Eleven of the sixteen text-audio/visual pairings occurred when there was an audio problem such as feedback being received, and the users were arranging, via the text link, how to handle the audio without involving the audio channel in so doing. The remaining five instances were of the following nature: Person A types (text): Person B interrupts (audio/visual). This tended to occur in scenarios in which the person using text embarked upon a detailed or lengthy description, which the other person then interrupted.
Not only did users couple different media types, they occasionally doubled up on, or overlapped their media use, for example talking whilst typing. This was true to a very large extent in three out of the ten pairs. The need to annotate the ongoing interaction is possibly linked to all three of these interactive sessions also showing the desire for some form of shared object.
A frequency count was made of the number of times a shared operational space was desired, either through verbal comment or evident physical activity. Five out of the ten pairs spontaneously displayed behavior indicating a need for some type of "shared activity" space. A shared activity facility was desired during tasks of the following nature: those requiring a shared record facility, those that were clarificatory in nature, and those requiring a shared authoring space.
We observed that the audio/visual channel is used to override and interrupt a textual message from the other communication partner. This can be interpreted as a quick communication channel (audio) being used to draw the attention of the other individual using a slower communication channel (text).
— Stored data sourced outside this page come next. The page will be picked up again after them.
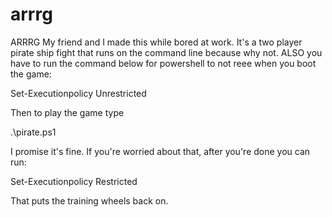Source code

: # arrrg
ARRRG
My friend and I made this while bored at work. It's a two player pirate ship fight that runs on the command line because why not.
ALSO you have to run the command below for powershell to not reee when you boot the game:

Set-Executionpolicy Unrestricted

Then to play the game type

.\pirate.ps1

I promise it's fine.  If you're worried about that, after you're done you can run:

Set-Executionpolicy Restricted

That puts the training wheels back on.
Caldwell, Uang and Taha [3] found contradictory findings in the literature, and the relation between task and media usage is still unclear. That the need for a shared record of events occurs, is a likely function of the fact that audio and video interactions are dynamic and transitory. Whereas a textual record, although it develops during the interaction, remains static enough on the screen to act as an external memory buffer. This explains the uptake of the textual channel in the form of a shared object. This is possibly indicative of a more general human propensity to share objects, especially non-textual, abstract representations and pictures and diagrams.
This paper presents late breaking work, which will lead to our characterizing the dimensions that are needed to make CMC systems support users well; particularly in terms of media, shared objects and spaces.
Our position is that even in informal communication users display a strong natural need for some form of shared external memory to record key decisions and points raised in their conversation. Shared authoring, editing and drawing/sketching tools are needed for creating documents such as letters or for explaining abstract concepts. The ability to show objects of discussion to a conversation partner also appears to be important.
In the next stage of our work we will replicate our study with more participants to see if these trends are generalizable. If so, then we will characterize the kinds of tasks for which such objects and spaces are required and develop prototypes which can be tested experimentally. We will also analyze the video in detail using play-back interview techniques [4] to elicit users' reasons for their media choices and need for sharing objects and spaces.
[1] Whittaker, S. (1995) Rethinking video as a technology for interpersonal communications: theory and design implications. International Journal of Human-Computer Studies, 42, 501-529.
[2] Isaacs, E. and Tang, J. (1994) What video can and cannot do for collaboration: a case study. Multimedia Systems, 2, 63-73.
[3] Caldwell, B. S., Uang, S-T. and Taha, L. H. (1995) Appropriateness of communications media use in organizations: situation requirements and media characteristics. Behavior and Information Technology, 4, 199-207.
[4] Monk, A., Wright, P., Haber, J. and Davenport, L. (1993) Improving your Human-Computer Interface: A Practical Technique. New York: Prentice-Hall.